* Work instruction:
A precise reproduction of every record below is needed, minus the pictures.

Extracted page text data
=== Begin Enclosure ===
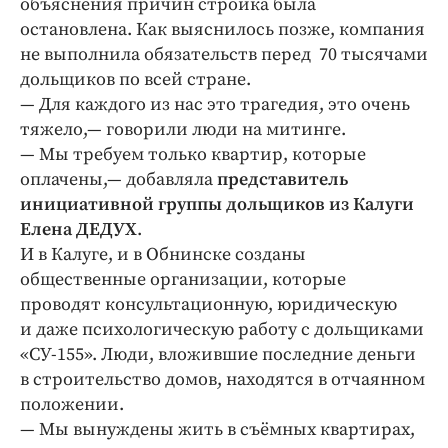
объяснения причин стройка была
остановлена. Как выяснилось позже, компания
не выполнила обязательств перед 70 тысячами
дольщиков по всей стране.
— Для каждого из нас это трагедия, это очень
тяжело,— говорили люди на митинге.
— Мы требуем только квартир, которые
оплачены,— добавляла
представитель
инициативной группы дольщиков из Калуги
Елена ДЕДУХ
.
И в Калуге, и в Обнинске созданы
общественные организации, которые
проводят консультационную, юридическую
и даже психологическую работу с дольщиками
«СУ-155». Люди, вложившие последние деньги
в строительство домов, находятся в отчаянном
положении.
— Мы вынуждены жить в съёмных квартирах,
=== End Enclosure ===
* Result for this task:
объяснения причин стройка была
остановлена. Как выяснилось позже, компания
не выполнила обязательств перед 70 тысячами
дольщиков по всей стране.
— Для каждого из нас это трагедия, это очень
тяжело,— говорили люди на митинге.
— Мы требуем только квартир, которые
оплачены,— добавляла
представитель
инициативной группы дольщиков из Калуги
Елена ДЕДУХ
.
И в Калуге, и в Обнинске созданы
общественные организации, которые
проводят консультационную, юридическую
и даже психологическую работу с дольщиками
«СУ-155». Люди, вложившие последние деньги
в строительство домов, находятся в отчаянном
положении.
— Мы вынуждены жить в съёмных квартирах,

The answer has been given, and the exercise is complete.